— Recorded information —

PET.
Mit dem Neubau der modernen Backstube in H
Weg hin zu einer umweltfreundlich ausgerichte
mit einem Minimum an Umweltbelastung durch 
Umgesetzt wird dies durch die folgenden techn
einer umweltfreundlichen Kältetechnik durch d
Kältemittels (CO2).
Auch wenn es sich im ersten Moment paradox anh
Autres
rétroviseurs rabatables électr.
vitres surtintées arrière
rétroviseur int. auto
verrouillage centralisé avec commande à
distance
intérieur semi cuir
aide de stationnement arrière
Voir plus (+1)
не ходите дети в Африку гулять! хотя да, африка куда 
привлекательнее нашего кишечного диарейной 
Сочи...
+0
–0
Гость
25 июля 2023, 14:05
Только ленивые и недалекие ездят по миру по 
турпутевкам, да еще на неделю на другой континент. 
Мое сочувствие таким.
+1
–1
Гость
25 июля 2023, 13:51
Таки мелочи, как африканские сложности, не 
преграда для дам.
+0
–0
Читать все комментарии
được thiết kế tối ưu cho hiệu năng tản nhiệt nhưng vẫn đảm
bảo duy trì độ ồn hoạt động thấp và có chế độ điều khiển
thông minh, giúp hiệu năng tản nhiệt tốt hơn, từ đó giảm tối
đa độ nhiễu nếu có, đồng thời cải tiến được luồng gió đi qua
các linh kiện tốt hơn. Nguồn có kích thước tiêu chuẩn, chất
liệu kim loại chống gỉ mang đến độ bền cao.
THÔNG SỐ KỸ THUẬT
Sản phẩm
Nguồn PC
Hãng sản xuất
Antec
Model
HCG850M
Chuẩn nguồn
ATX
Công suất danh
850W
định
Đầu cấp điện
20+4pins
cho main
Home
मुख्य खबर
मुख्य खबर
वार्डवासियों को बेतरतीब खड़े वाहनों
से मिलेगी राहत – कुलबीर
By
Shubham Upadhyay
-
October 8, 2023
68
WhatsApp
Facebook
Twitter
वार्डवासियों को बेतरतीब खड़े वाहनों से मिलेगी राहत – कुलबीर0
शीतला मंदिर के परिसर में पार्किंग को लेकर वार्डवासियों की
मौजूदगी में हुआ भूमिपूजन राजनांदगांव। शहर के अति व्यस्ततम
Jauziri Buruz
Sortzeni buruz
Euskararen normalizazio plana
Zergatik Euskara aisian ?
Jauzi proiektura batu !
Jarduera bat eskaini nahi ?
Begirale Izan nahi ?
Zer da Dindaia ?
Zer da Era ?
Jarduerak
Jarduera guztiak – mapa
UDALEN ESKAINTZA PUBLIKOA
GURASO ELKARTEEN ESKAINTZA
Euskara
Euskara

— What to work on —
Would you transcribe exactly the lines from the one containing "मौजूदगी में हुआ" to the end of the material, and leave out the rest?

— Answer to the exercise —
मौजूदगी में हुआ भूमिपूजन राजनांदगांव। शहर के अति व्यस्ततम
Jauziri Buruz
Sortzeni buruz
Euskararen normalizazio plana
Zergatik Euskara aisian ?
Jauzi proiektura batu !
Jarduera bat eskaini nahi ?
Begirale Izan nahi ?
Zer da Dindaia ?
Zer da Era ?
Jarduerak
Jarduera guztiak – mapa
UDALEN ESKAINTZA PUBLIKOA
GURASO ELKARTEEN ESKAINTZA
Euskara
Euskara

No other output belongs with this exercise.